Task description: Set out every line of the listing below as a numbered list, skipping blank lines and leaving out the picture lines.

Provided records:
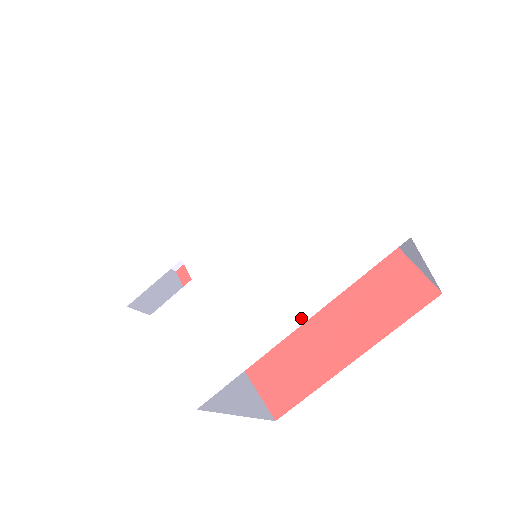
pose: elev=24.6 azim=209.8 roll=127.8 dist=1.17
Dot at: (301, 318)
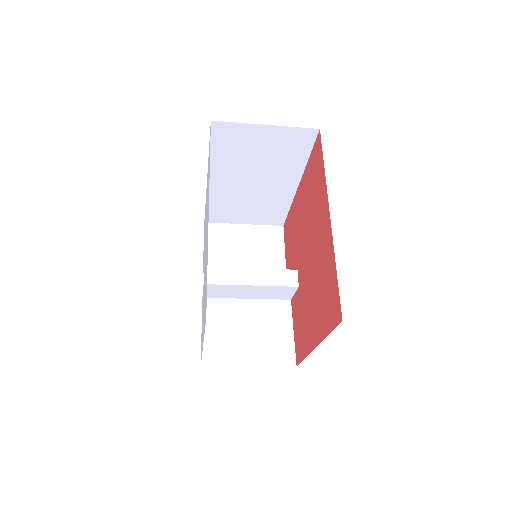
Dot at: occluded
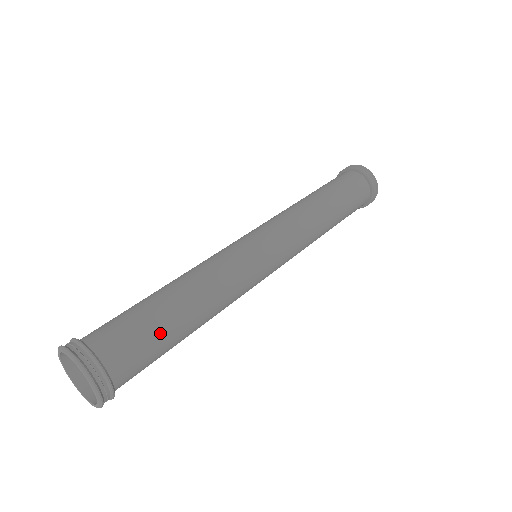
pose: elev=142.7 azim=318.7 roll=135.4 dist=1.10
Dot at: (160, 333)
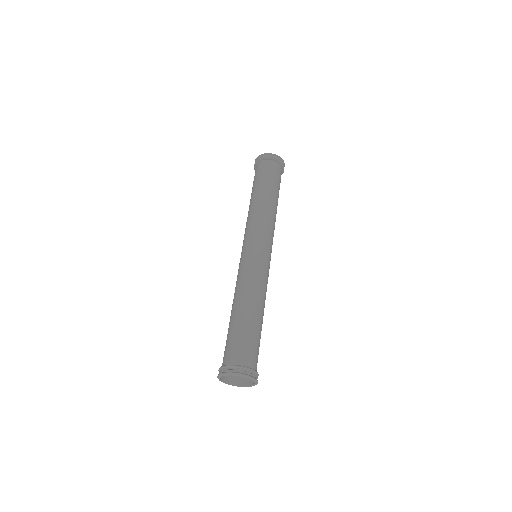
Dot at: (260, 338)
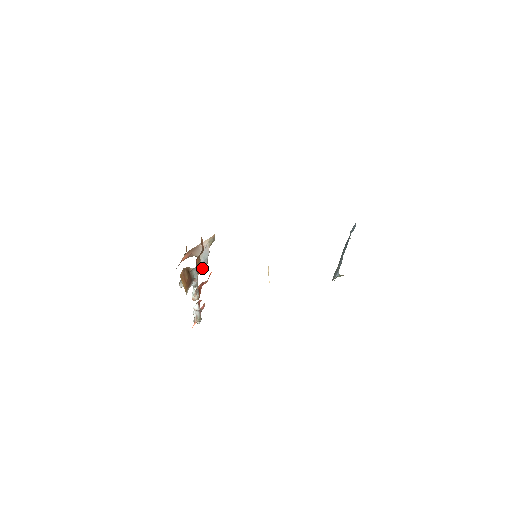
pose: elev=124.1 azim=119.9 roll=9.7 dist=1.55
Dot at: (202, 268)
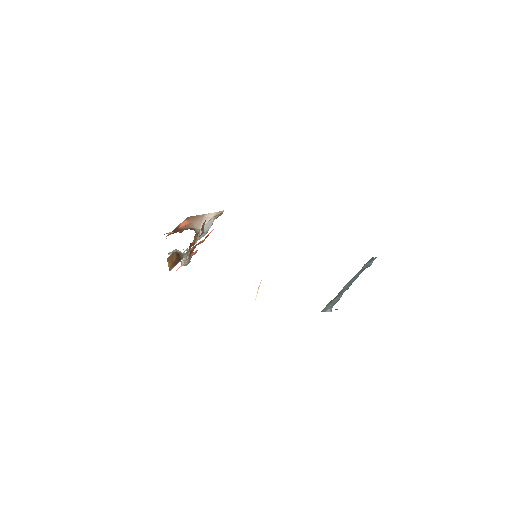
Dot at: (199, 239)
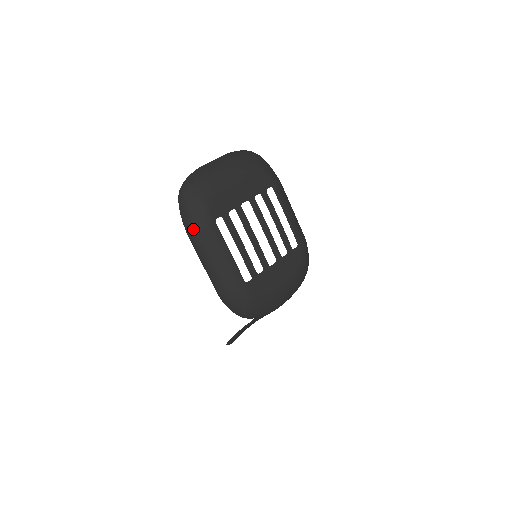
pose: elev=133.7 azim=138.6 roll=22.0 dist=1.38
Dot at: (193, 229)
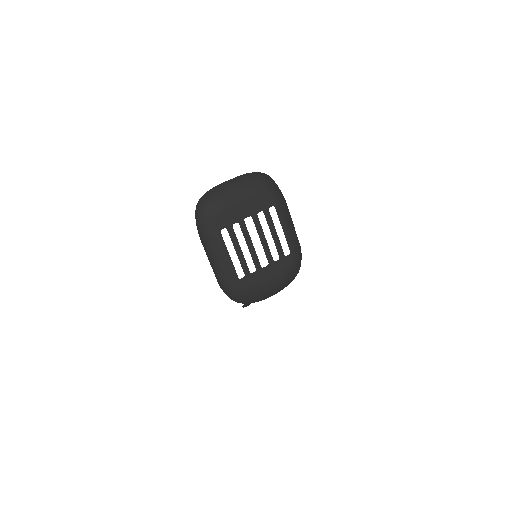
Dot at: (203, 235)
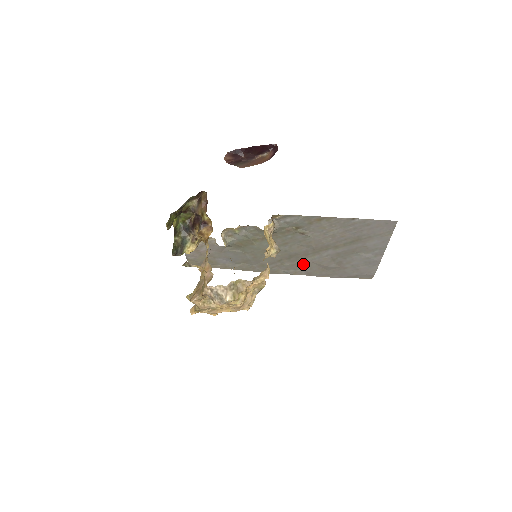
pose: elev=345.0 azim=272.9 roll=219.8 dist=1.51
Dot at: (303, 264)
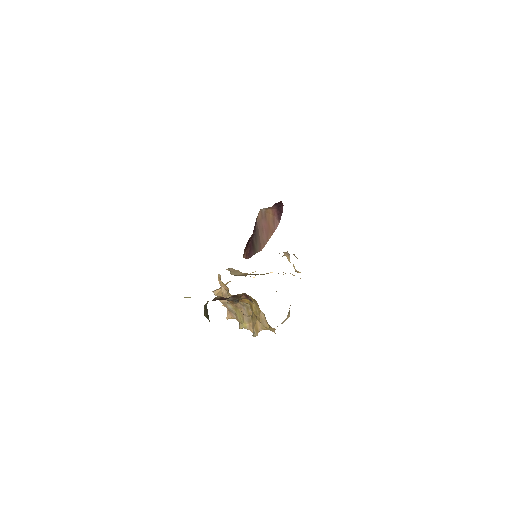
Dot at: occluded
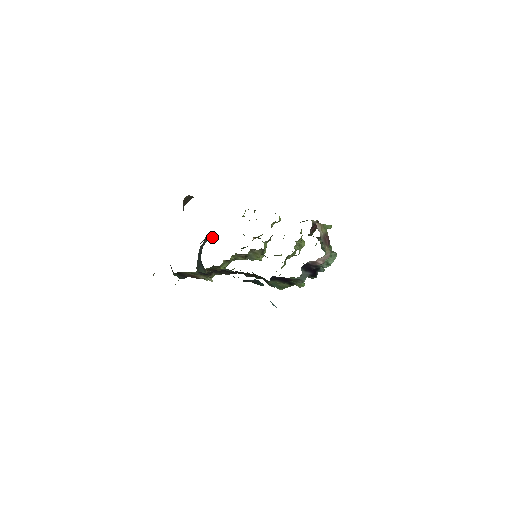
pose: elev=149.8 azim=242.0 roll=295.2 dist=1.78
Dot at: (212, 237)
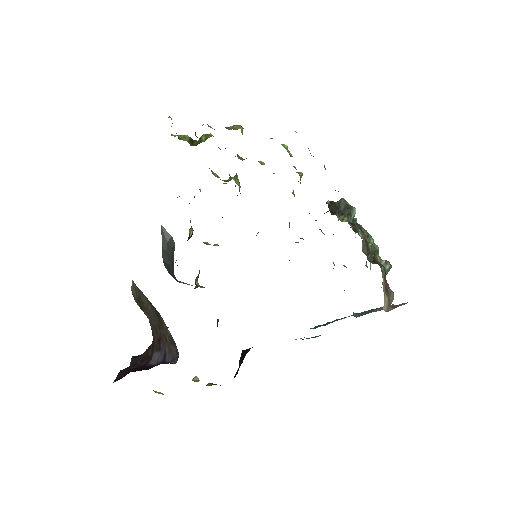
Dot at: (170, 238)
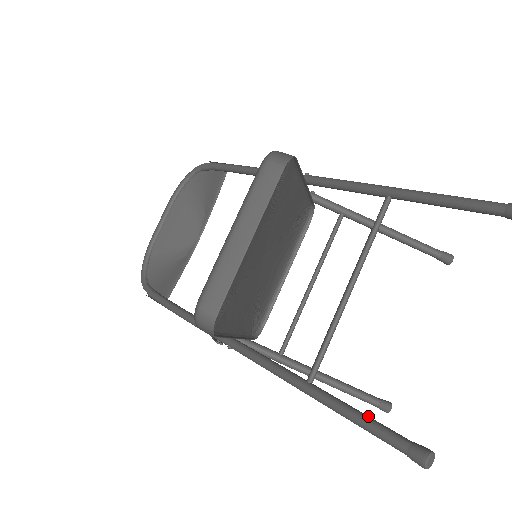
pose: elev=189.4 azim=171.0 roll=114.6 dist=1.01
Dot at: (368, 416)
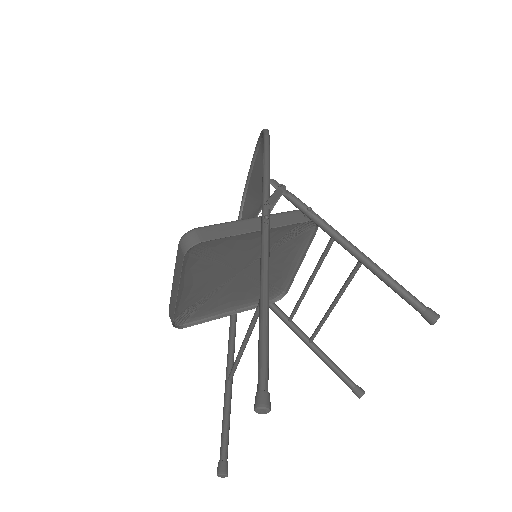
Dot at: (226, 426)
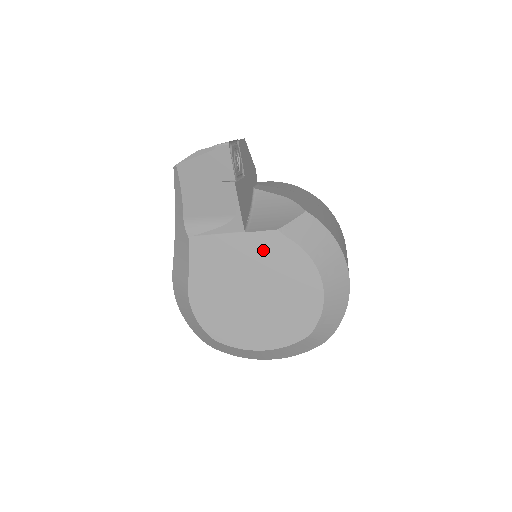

Final result:
1. pose: elev=24.6 azim=209.8 roll=127.8 dist=1.17
2. Dot at: (301, 318)
3. Dot at: occluded
4. pose: elev=142.7 azim=318.7 roll=135.4 dist=1.10
5. Dot at: (160, 333)
6. Dot at: (260, 338)
7. pose: elev=124.1 azim=119.9 roll=9.7 dist=1.55
8. Dot at: (202, 268)
9. Dot at: (199, 239)
10. pose: elev=133.7 azim=138.6 roll=22.0 dist=1.38
11. Dot at: (193, 229)
12. Dot at: (203, 235)
13. pose: elev=345.0 azim=272.9 roll=219.8 dist=1.51
14. Dot at: (303, 264)
15. Dot at: occluded
16. pose: elev=149.8 azim=242.0 roll=295.2 dist=1.78
17. Dot at: (212, 237)
18. Dot at: (170, 238)
19. pose: elev=189.4 azim=171.0 roll=114.6 dist=1.01
20. Dot at: (368, 416)
21. Dot at: (226, 426)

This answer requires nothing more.